Procrastinate Better

Candid Queue: Chris Wilson

Once a week, Procrastinate Better features a peek into the Netflix queue of a staffer or critic. No tampering with the results to make ourselves seem more or less erudite, we swear! Just the brief opportunity to explain (or defend, as the case may be) the choices. This installment comes from Slate associate editor Chris Wilson . More Candid Queues here.

1) Sin Nombre : This movie about a young boy fleeing the notorious Mara Salvatrucha gang was directed by Cary Fukunaga, who also directed those epic Levi commercials —their spectral montage of the American mythos was so arresting that not even Walt Whitman in voiceover could ruin them. If Fukunaga is so rhapsodic on the subject of denim, one can only imagine how he treats the murderous Central American thugs.

2) Eastern Promises : I like gangster movies and thought Viggo Mortensen redeemed himself for the tone-deaf Lord of the Rings movies in the gripping A History of Violence . So I am looking forward to seeing him as a Russian Mafioso terrorizing a midwife in London.
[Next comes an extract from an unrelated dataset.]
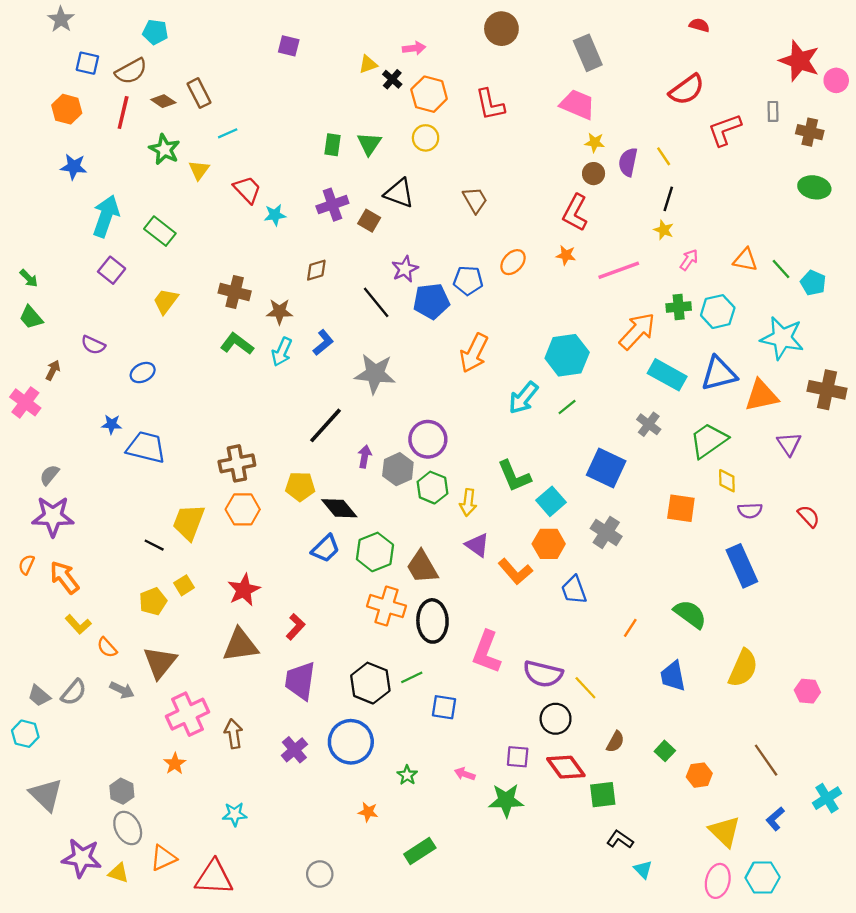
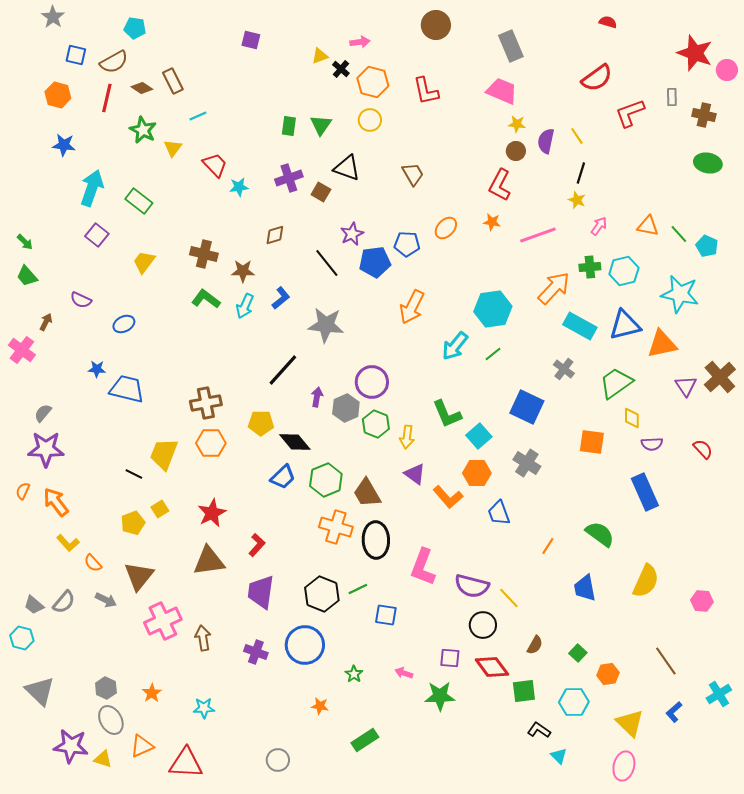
brown cross: (827, 390) -> (720, 377), moved, turned 36
purple cross: (294, 750) -> (256, 652), turned -30
orange star: (175, 764) -> (152, 693), moved
cyan hexagon: (763, 877) -> (574, 702), moved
3) Shine a Light : If only someone would make a movie about the mafia infiltrating a Rolling Stones documentary, the two least exhaustible genres could finally unite. I’ll never forgive myself for missing this Scorsese portrait of the Rolling Stones on IMAX.

4) Radio Days : In spite of the Netflix algorithm ’s relentless campaign to get me to watch this movie about the supremacy of radio in the ‘30s and ‘40s, I declined for over a year—wasn’t in a Woody Allen mood. But you can only resist the omniscient Cinematch for so long.

5) The Kingdom : I’ve seen this international terrorism thriller once before, and remember it as an ultimately bleak portrayal of the perseverance of extremism and the efforts to squelch it. Movies like this need to be seen at least twice, however, since the plot in the beginning doesn’t make sense until you’ve seen the end.